**ABOUT THIS TASK**
Beginning at the line that contains "pinky mcp: (284, 266)" and ending at the last line of the entries, write out each line exactly; include nothing outside that span.

──────── DATASET EXTRACT

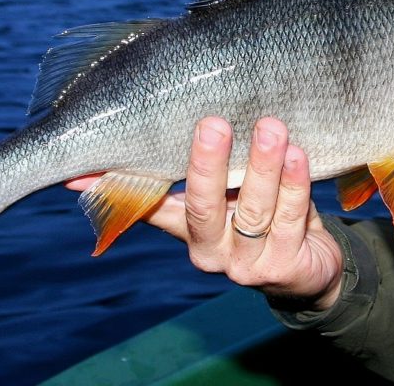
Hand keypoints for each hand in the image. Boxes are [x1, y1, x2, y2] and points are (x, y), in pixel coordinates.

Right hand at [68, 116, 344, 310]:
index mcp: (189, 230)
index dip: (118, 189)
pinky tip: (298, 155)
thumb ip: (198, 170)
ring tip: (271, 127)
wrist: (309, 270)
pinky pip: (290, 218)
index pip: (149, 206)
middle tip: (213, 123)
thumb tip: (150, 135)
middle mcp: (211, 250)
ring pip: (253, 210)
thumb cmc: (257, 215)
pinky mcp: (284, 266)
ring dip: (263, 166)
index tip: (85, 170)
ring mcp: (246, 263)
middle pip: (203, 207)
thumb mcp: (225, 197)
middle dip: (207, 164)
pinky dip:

────────────────

**ANSWER SPACE**
pinky mcp: (284, 266)
ring dip: (263, 166)
index tip: (85, 170)
ring mcp: (246, 263)
middle pip: (203, 207)
thumb mcp: (225, 197)
middle dip: (207, 164)
pinky dip:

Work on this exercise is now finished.